**The task**. Repeat only the stretch of lines below that runs from the line with "服务水平指标是确定适当服务水" through the line with "调查问题：在过去的 12 个月中，你的组织是否违反了任何合同 SLA？", unaltered.

[Data for the task — start]

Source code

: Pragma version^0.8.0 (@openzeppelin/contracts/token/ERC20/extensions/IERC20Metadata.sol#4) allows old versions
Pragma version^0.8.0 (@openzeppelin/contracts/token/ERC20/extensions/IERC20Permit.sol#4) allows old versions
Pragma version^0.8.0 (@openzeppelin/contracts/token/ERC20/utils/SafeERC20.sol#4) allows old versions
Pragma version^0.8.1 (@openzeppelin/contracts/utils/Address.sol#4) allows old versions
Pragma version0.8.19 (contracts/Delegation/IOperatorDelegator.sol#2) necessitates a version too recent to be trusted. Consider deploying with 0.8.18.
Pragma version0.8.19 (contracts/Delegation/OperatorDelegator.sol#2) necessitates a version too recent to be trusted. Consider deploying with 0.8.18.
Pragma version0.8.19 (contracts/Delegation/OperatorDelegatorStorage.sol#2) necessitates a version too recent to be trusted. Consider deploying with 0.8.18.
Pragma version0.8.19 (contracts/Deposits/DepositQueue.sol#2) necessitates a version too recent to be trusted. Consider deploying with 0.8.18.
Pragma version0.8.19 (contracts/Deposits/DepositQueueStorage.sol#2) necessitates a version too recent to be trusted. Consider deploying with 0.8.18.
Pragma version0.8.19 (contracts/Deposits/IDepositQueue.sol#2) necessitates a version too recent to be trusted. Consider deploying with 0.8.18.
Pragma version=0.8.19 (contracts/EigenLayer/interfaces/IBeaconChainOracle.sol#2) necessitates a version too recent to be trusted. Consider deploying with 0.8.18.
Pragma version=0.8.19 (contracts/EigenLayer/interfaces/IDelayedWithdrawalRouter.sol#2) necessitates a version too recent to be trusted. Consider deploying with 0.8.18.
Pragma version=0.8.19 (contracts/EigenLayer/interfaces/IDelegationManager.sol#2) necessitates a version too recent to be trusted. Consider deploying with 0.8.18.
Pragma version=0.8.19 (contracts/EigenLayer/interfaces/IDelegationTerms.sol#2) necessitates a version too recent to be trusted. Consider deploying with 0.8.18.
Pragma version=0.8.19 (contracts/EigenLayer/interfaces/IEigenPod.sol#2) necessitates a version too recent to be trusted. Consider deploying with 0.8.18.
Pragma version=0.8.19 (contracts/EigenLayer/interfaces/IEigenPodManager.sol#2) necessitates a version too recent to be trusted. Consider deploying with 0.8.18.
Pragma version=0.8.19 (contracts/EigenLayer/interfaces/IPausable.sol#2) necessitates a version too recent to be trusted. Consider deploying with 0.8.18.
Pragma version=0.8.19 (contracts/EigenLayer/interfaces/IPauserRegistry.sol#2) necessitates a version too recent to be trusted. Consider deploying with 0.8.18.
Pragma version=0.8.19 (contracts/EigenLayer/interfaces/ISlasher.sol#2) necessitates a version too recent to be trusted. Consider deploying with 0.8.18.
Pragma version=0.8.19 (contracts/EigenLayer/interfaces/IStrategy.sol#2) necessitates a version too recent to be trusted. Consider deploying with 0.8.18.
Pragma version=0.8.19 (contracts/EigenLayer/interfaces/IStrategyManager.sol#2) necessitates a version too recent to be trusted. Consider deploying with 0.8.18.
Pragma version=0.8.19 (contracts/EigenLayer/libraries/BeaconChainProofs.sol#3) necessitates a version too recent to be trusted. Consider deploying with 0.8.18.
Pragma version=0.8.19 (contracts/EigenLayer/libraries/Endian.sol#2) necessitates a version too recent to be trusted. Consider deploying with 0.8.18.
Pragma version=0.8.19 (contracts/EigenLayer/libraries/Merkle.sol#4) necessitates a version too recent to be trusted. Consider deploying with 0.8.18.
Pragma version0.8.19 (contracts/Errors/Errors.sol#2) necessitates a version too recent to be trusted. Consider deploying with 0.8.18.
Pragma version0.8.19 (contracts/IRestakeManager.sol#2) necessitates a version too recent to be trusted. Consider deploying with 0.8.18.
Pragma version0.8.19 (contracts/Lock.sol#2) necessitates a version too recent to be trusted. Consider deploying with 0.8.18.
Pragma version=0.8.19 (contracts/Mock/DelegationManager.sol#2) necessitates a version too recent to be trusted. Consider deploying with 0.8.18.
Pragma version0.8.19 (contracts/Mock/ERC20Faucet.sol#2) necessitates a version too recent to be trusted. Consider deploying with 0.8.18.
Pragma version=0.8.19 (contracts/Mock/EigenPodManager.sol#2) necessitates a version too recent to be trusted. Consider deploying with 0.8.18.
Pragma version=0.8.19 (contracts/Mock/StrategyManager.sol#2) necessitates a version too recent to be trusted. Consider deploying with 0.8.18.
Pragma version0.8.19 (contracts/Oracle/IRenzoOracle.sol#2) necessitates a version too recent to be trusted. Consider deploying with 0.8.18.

[Data for the task — finish]
[Data for the task — start]

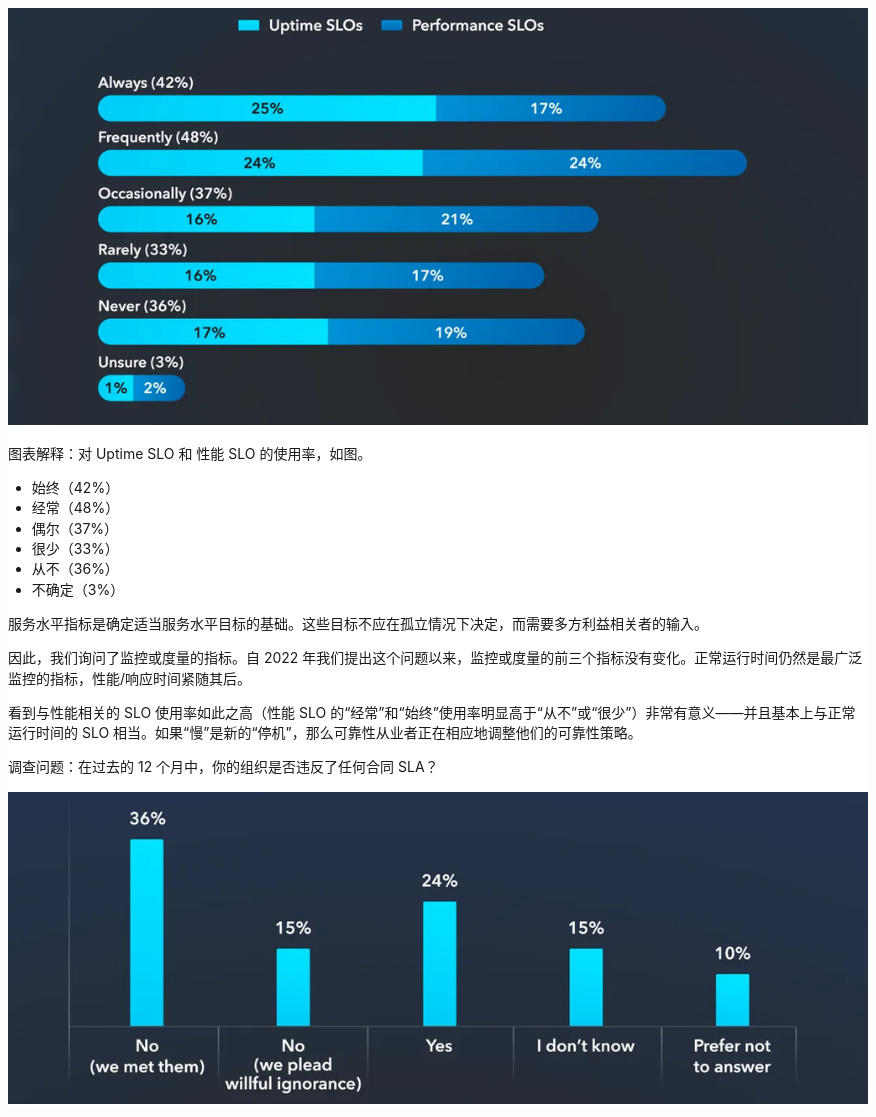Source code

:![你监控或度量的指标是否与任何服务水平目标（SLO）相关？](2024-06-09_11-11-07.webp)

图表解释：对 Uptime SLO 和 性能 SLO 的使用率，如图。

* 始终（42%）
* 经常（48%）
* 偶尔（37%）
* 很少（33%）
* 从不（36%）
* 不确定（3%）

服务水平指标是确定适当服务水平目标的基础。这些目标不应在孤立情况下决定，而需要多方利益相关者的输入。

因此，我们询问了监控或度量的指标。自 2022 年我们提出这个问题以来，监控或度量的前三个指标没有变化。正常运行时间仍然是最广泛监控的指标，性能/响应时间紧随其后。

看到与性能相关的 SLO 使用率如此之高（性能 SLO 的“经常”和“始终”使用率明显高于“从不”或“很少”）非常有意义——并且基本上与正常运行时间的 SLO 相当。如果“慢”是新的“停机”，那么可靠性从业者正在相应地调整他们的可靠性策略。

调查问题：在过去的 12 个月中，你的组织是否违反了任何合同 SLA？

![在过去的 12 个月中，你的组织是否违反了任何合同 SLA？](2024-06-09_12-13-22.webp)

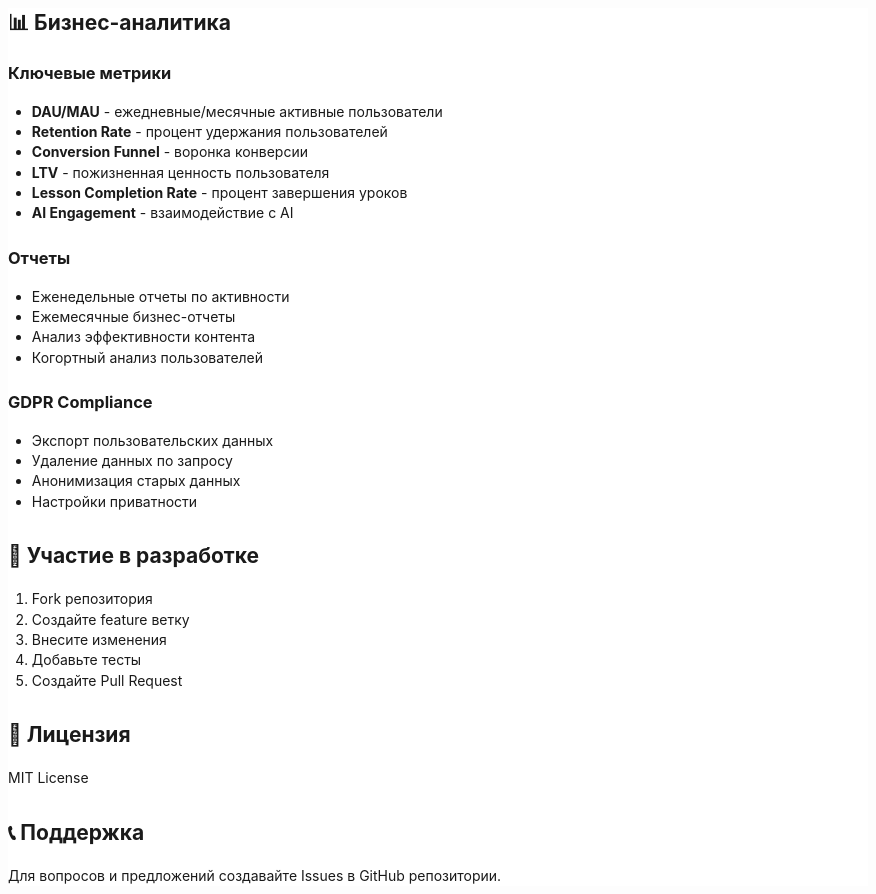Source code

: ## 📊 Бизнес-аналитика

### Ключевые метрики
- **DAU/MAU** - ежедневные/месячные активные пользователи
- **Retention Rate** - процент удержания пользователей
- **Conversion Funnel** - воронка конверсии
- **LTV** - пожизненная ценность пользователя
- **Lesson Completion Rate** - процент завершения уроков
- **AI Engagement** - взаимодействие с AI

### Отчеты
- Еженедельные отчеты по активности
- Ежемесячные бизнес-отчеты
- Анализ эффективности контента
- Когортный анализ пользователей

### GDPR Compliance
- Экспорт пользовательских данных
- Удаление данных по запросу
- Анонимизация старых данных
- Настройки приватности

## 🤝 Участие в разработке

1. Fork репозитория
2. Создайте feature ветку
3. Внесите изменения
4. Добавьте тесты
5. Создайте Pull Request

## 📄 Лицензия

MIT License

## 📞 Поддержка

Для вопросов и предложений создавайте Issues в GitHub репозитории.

[Data for the task — finish]

**Your solution**.
服务水平指标是确定适当服务水平目标的基础。这些目标不应在孤立情况下决定，而需要多方利益相关者的输入。

因此，我们询问了监控或度量的指标。自 2022 年我们提出这个问题以来，监控或度量的前三个指标没有变化。正常运行时间仍然是最广泛监控的指标，性能/响应时间紧随其后。

看到与性能相关的 SLO 使用率如此之高（性能 SLO 的“经常”和“始终”使用率明显高于“从不”或“很少”）非常有意义——并且基本上与正常运行时间的 SLO 相当。如果“慢”是新的“停机”，那么可靠性从业者正在相应地调整他们的可靠性策略。

调查问题：在过去的 12 个月中，你的组织是否违反了任何合同 SLA？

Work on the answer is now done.